Призвав к себе и проэкзаменовав разряженного в пух и прах выскочку, царь остался им недоволен и повелел, чтобы тот, не снимая щегольского платья, остриг и побрил множество бородатых дворовых мужиков, что и было исполнено злополучным лекарем с величайшим отвращением. Справедливости ради отметим, что у Петра физическая расправа не носила личного характера и преследовала, так сказать, воспитательные цели: государь не любил, когда наружное великолепие не соответствовало знаниям и достоинствам человека.
После его смерти Россией (с незначительными перерывами) почти до самого конца XVIII столетия правили женщины, не похожие друг на друга ни по уму, ни по воспитанию, ни по привычкам, действовавшие в силу этого также по-разному. К примеру, Елизавета Петровна, сама завзятая модница и щеголиха, почитала себя первейшей красавицей и, обладая неисчерпаемым запасом туалетов, не дозволяла своим придворным дамам затмевать ее в нарядах. При этом поступки государыни, женщины не злой, но вспыльчивой и взбалмошной, порой мало чем отличались от методов ее покойного родителя, хотя мотивы их поведения были совершенно различны.
Одна из дам елизаветинского двора, М.П. Нарышкина, супруга обер-егермейстера, отличалась красотой, прекрасной фигурой и величественной осанкой, а вдобавок исключительным изяществом и изысканностью в нарядах, что сделало ее предметом ненависти ревнивой к чужим прелестям Елизаветы. Мария Павловна имела чудные волосы – и получила приказание обрезать их. Она была сложена как изваяние, а придворное платье еще больше оттеняло совершенство ее бюста, – ей было приказано носить это платье без фижм (юбки с каркасом в виде обруча на китовом усе. – Л. И.).
Тогда Нарышкиной пришла в голову мысль заказать в Англии фижмы с пружинами. Она приезжала ко двору, затмевая всех своей умопомрачительной талией, туалетами и внешностью. В то самое мгновение, когда появлялась императрица, пружины сжимались, а платье и талия теряли свою прелесть, но как только она удалялась, пружины снова приводились в действие.

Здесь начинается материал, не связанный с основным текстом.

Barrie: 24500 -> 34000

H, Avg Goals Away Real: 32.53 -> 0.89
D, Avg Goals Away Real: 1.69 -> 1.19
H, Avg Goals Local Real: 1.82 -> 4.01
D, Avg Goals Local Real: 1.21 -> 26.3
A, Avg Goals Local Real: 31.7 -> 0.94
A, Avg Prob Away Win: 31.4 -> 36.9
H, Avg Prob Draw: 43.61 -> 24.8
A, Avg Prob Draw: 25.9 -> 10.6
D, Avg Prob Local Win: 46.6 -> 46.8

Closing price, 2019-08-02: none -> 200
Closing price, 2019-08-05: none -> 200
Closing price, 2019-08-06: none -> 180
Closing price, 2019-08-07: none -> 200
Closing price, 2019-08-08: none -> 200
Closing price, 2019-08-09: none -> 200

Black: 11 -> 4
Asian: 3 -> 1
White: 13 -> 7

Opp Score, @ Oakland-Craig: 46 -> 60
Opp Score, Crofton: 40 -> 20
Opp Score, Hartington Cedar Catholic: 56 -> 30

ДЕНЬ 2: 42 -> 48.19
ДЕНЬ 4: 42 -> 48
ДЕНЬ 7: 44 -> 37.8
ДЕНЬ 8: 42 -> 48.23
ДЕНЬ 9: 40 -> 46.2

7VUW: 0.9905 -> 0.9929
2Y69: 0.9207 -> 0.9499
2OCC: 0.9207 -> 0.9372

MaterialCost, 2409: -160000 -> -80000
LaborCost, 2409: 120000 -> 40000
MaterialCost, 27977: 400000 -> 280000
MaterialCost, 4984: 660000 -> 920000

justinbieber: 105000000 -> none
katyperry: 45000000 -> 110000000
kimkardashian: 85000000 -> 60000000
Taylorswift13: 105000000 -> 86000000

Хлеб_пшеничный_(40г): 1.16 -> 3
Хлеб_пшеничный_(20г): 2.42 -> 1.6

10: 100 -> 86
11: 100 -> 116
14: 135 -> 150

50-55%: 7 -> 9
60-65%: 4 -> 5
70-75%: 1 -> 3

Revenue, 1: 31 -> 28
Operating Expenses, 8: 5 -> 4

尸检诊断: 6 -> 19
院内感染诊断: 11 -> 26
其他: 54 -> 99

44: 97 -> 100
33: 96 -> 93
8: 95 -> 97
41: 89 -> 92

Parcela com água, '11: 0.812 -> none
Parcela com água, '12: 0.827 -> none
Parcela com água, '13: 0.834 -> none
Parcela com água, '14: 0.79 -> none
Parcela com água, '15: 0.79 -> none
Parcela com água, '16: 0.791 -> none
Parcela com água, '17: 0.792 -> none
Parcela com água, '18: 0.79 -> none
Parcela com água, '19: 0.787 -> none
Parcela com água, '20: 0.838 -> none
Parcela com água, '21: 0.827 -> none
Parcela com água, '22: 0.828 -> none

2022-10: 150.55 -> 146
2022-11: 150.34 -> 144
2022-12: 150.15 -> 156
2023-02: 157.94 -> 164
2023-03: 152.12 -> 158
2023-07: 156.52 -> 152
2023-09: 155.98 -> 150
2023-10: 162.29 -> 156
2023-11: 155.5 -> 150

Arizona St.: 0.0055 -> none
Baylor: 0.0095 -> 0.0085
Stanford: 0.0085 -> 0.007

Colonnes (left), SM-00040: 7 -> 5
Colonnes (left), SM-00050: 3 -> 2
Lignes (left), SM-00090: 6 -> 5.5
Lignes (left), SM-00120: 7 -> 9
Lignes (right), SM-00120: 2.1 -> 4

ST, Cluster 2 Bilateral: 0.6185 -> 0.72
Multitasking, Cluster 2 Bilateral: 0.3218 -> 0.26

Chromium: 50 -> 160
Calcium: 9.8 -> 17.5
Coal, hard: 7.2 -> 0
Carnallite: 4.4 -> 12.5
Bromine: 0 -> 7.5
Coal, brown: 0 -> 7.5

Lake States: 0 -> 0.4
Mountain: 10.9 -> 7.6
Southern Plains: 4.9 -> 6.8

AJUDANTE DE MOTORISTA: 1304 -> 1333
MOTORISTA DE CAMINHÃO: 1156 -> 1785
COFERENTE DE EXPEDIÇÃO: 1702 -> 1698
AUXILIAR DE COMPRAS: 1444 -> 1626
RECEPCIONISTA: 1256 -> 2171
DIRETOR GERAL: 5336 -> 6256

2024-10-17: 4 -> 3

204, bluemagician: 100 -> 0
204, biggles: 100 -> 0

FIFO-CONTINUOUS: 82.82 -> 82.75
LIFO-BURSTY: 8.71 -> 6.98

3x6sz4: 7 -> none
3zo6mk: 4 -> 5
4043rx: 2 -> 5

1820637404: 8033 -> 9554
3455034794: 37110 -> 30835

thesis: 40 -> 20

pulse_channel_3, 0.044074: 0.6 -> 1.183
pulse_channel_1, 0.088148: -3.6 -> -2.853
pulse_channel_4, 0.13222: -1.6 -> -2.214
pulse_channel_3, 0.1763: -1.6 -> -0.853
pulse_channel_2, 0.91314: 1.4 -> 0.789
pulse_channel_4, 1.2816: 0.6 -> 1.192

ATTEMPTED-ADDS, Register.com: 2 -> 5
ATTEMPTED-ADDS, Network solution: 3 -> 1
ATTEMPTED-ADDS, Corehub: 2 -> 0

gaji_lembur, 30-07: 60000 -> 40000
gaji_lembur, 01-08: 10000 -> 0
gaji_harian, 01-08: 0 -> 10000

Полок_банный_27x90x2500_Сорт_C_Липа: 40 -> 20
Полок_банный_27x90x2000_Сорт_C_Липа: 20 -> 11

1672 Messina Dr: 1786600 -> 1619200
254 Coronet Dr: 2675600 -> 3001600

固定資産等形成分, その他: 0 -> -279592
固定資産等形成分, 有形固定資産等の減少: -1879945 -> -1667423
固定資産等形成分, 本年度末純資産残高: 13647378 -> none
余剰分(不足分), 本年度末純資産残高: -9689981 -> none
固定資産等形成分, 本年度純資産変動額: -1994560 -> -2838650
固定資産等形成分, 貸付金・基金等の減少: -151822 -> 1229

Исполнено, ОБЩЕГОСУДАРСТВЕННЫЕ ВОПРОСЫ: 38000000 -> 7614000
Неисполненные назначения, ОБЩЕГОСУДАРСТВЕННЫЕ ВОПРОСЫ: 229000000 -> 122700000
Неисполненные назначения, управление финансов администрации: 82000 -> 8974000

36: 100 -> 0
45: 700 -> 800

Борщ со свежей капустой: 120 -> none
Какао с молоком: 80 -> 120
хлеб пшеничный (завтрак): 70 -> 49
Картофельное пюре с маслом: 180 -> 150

Однажды раздосадованная государыня до такой степени вышла из себя, что в присутствии оторопелых царедворцев собственноручно срезала ножницами с головы Нарышкиной затейливое украшение из лент. Елизавета могла не утруждать себя объяснением мотивов своих поступков, однако, срезая убор (хорошо еще, что не вместе с головой!), она, возможно, сопровождала свои действия устными увещеваниями, что стремится, дескать, лишь исправлять дурные вкусы подданных!